Ziel der Aufgabe: Schreib aus dem Text über den Westcoast Rap die Stelle zwischen „ICE-T (TRACY MARROW, * 1958)“ und „des Westcoast Rap.“ wortgetreu ab, beide Grenzen eingeschlossen.

Textabschnitt:

·····

ICE-T (TRACY MARROW, * 1958) gehörte zu den ersten Musikern aus der Region, die die ihnen von der Gesellschaft entgegengebrachten Vorteile in der stilisierten Form einer ausgesuchten Gossenlyrik an diese zurückgaben und so aus Rap ein aggressives Instrument zur Okkupation von Öffentlichkeit machten. Das Album „Straight Outta Compton“ (1989) der Gruppe N.W.A. (NIGGAZ WITH ATTITUDE) gab dann den Ton für das vor, was durch eine ausgeprägte Gewaltverherrlichung – verstanden und gemeint als Gegengewalt zu Rassismus und sozialer Ausgrenzung, – unter der Bezeichnung „Gangsta Rap“ bekannt wurde. Mit

  • ICE CUBE (O'SHEA JACKSON, * 1960),
  • DR. DRE (ANDRE YOUNG, * 1965) und
  • SNOOP DOGG (CALVIN BROADUS, * 1972)

– ehemaligen N.W.A.-Mitgliedern, die die Gruppe nacheinander verließen – liefert N.W.A. zugleich die wichtigsten und stilprägenden Musiker des Westcoast Rap.

Sowohl musikalisch wie vor allem durch die Texte lebt diese Form des Rap bis heute davon, den sozial ausgegrenzten farbigen Jugendlichen eine kulturelle und politische Identität zu vermitteln. Sie ist weniger komplex und kunstvoll wie ihr Pendant an der Ostküste, dafür gespeist von sozialen Erfahrungen und einer Vielzahl musikalischer Bezüge der in Kalifornien ansässigen Minderheitenkulturen. Diese multikulturelle Prägung ist neben der Aggressivität ein besonders markantes Kennzeichen für den Rap von der amerikanischen Westküste.

Eine eigenständige Variante des Gangsta Rap wurde von dem Musiker DR. DRE aus der Synthese mit Funk-Elementen wie Synthesizer-Melodien und langsamen schwergewichtigen Grooves entwickelt, die auf sein Album „Chronic“ (1992) zurückgeht. Sie ist unter der von ihm erfundenen Bezeichnung „G-Funk“ (Gangsta-Funk) ab Mitte der 1990er-Jahren zu einem immens populären Markenzeichen der Region geworden.

·····

Material:
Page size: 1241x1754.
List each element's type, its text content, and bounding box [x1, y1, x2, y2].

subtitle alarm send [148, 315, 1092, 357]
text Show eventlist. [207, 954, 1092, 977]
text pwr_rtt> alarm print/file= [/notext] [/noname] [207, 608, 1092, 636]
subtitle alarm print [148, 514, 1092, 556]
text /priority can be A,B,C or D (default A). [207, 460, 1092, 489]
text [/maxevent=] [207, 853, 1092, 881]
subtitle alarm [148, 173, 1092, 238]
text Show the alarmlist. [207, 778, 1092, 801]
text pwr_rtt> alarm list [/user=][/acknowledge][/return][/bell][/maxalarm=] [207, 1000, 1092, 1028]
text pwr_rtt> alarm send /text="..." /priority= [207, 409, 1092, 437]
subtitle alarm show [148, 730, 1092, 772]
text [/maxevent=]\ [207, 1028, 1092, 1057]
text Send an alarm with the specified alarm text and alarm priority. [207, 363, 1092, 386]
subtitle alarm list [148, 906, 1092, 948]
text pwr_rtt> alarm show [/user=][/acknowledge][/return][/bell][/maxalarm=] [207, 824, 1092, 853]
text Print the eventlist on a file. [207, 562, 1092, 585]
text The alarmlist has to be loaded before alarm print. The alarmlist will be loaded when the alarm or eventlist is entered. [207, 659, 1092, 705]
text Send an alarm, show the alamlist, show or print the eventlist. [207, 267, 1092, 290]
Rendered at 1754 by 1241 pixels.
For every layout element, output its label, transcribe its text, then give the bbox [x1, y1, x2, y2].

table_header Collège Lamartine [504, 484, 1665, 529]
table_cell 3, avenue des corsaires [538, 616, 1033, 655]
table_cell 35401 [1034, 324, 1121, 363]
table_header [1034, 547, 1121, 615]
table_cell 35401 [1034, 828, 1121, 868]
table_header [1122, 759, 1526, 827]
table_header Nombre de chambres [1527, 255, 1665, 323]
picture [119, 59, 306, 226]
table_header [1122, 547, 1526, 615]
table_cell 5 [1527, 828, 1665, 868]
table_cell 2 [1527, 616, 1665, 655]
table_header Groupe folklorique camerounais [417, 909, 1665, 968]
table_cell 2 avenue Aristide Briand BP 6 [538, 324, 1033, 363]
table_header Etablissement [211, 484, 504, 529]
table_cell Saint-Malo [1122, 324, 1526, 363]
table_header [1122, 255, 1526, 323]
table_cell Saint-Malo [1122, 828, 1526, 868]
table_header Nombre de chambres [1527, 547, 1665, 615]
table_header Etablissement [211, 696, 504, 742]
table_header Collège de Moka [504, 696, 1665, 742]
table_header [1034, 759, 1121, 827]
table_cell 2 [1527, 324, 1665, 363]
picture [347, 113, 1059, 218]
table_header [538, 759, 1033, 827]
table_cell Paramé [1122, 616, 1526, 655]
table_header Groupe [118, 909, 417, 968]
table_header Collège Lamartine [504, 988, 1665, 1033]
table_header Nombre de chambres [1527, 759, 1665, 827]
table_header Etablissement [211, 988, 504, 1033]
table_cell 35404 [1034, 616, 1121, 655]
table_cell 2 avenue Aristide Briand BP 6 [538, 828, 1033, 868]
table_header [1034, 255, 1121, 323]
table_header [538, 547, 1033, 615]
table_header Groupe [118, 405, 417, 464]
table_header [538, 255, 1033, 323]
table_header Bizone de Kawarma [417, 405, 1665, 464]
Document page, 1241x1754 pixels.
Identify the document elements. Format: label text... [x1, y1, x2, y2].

·····

Antwort zur Aufgabe:
ICE-T (TRACY MARROW, * 1958) gehörte zu den ersten Musikern aus der Region, die die ihnen von der Gesellschaft entgegengebrachten Vorteile in der stilisierten Form einer ausgesuchten Gossenlyrik an diese zurückgaben und so aus Rap ein aggressives Instrument zur Okkupation von Öffentlichkeit machten. Das Album „Straight Outta Compton“ (1989) der Gruppe N.W.A. (NIGGAZ WITH ATTITUDE) gab dann den Ton für das vor, was durch eine ausgeprägte Gewaltverherrlichung – verstanden und gemeint als Gegengewalt zu Rassismus und sozialer Ausgrenzung, – unter der Bezeichnung „Gangsta Rap“ bekannt wurde. Mit

  • ICE CUBE (O'SHEA JACKSON, * 1960),
  • DR. DRE (ANDRE YOUNG, * 1965) und
  • SNOOP DOGG (CALVIN BROADUS, * 1972)

– ehemaligen N.W.A.-Mitgliedern, die die Gruppe nacheinander verließen – liefert N.W.A. zugleich die wichtigsten und stilprägenden Musiker des Westcoast Rap.